The operator should get back to Degarded=false, and the UploadUpload degraded state should go away.

Comment 11 errata-xmlrpc 2019-10-16 06:37:54 UTC

Since the problem described in this bug report should be
resolved in a recent advisory, it has been closed with a
resolution of ERRATA.

For information on the advisory, and where to find the updated
files, follow the link below.

If the solution does not work for you, open a new bug report.
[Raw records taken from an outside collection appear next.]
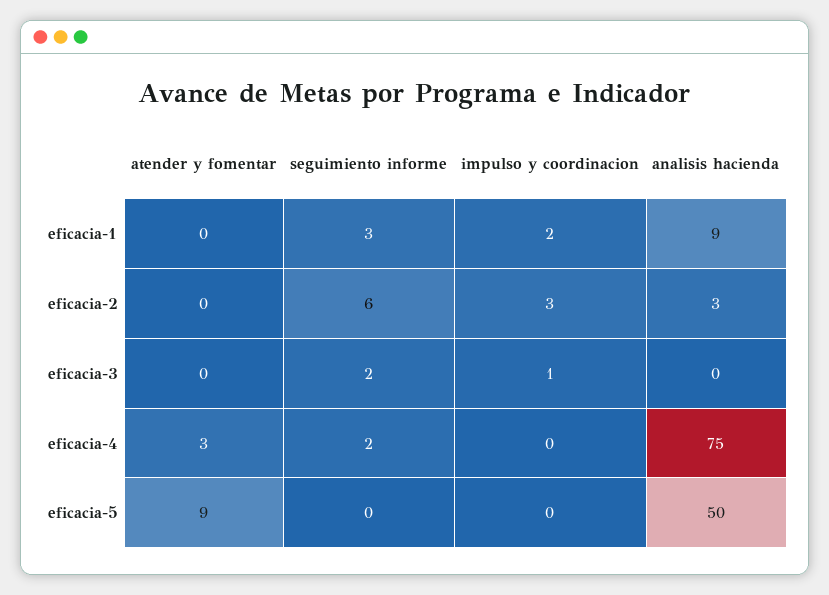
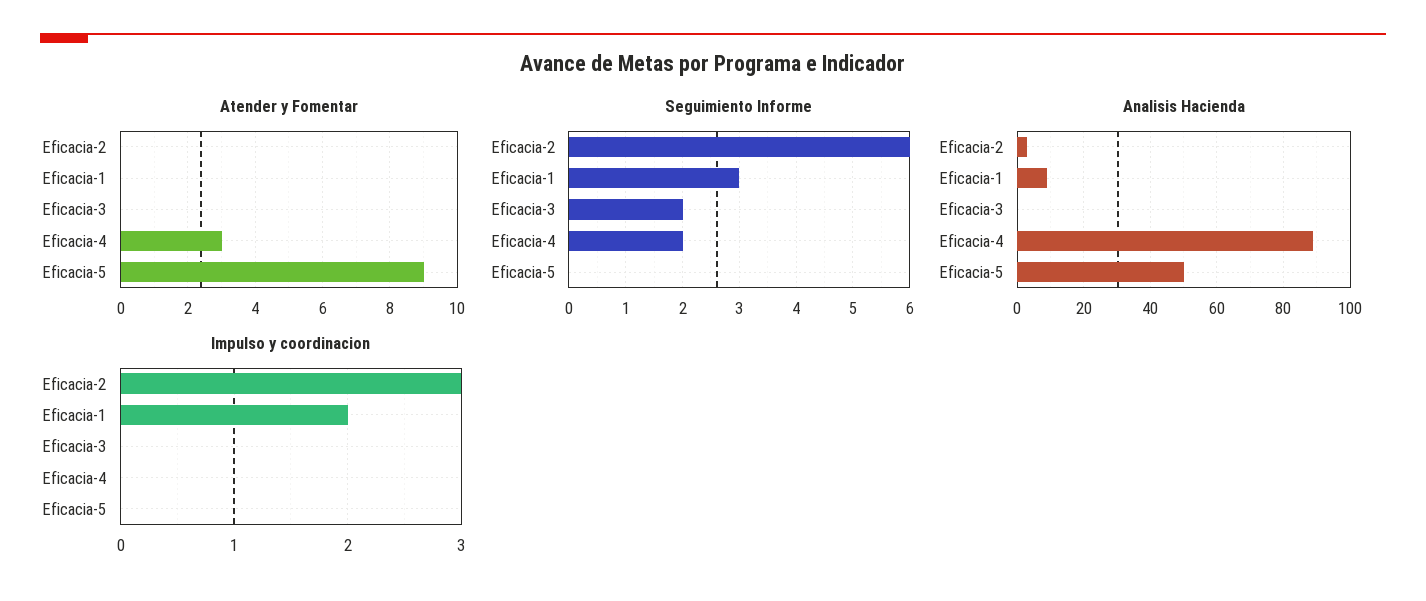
  {
    "atender y fomentar": {
      "eficacia-1": 0,
      "eficacia-2": 0,
      "eficacia-3": 0,
      "eficacia-4": 3,
      "eficacia-5": 9
    },
    "seguimiento informe": {
      "eficacia-1": 3,
      "eficacia-2": 6,
      "eficacia-3": 2,
      "eficacia-4": 2,
      "eficacia-5": 0
    },
    "impulso y coordinacion": {
      "eficacia-1": 2,
      "eficacia-2": 3,
-     "eficacia-3": 1,
+     "eficacia-3": 0,
      "eficacia-4": 0,
      "eficacia-5": 0
    },
    "analisis hacienda": {
      "eficacia-1": 9,
      "eficacia-2": 3,
      "eficacia-3": 0,
-     "eficacia-4": 75,
+     "eficacia-4": 90,
      "eficacia-5": 50
    }
  }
https://access.redhat.com/errata/RHBA-2019:2922

Comment 12 Ali Okan Yuksel 2020-07-30 15:43:38 UTC

This problem still exists on 4.3.29. And solution steps are not clear enough.


Details:

[root@lbint ~]# oc describe co insights                                                                                        Name:         insights
Namespace:
Labels:       <none>
Annotations:  <none>
API Version:  config.openshift.io/v1
Kind:         ClusterOperator
Metadata:
  Creation Timestamp:  2020-07-29T22:48:24Z
  Generation:          1
  Resource Version:    236636
  Self Link:           /apis/config.openshift.io/v1/clusteroperators/insights
  UID:                 df26032f-d4d3-4dd5-b399-8af9da9673d9
Spec:
Status:
  Conditions:
    Last Transition Time:  2020-07-30T09:41:48Z
    Message:               Unable to report: unable to build request to connect to Insights server: Post https://cloud.redhat.com/api/ingress/v1/upload: x509: certificate is valid for *.apps.data.tr.test.com, not cloud.redhat.com
    Reason:                UploadFailed
    Status:                True
    Type:                  Degraded
    Last Transition Time:  2020-07-29T22:48:24Z
    Status:                True
    Type:                  Available
    Last Transition Time:  2020-07-29T22:50:24Z
    Message:               An error has occurred
    Status:                False
    Type:                  Progressing
    Last Transition Time:  2020-07-29T22:50:24Z
    Status:                False
    Type:                  Disabled
    Last Transition Time:  2020-07-30T09:41:50Z
    Message:               Unable to report: unable to build request to connect to Insights server: Post https://cloud.redhat.com/api/ingress/v1/upload: x509: certificate is valid for *.apps.data.tr.test.com, not cloud.redhat.com
    Reason:                UploadFailed
    Status:                True
    Type:                  UploadDegraded
  Extension:
    Last Report Time:  <nil>
  Related Objects:
    Group:
    Name:       openshift-insights
    Resource:   namespaces
    Group:      apps
    Name:       insights-operator
    Namespace:  openshift-insights
    Resource:   deployments
  Versions:
    Name:     operator
    Version:  4.3.29
Events:       <none>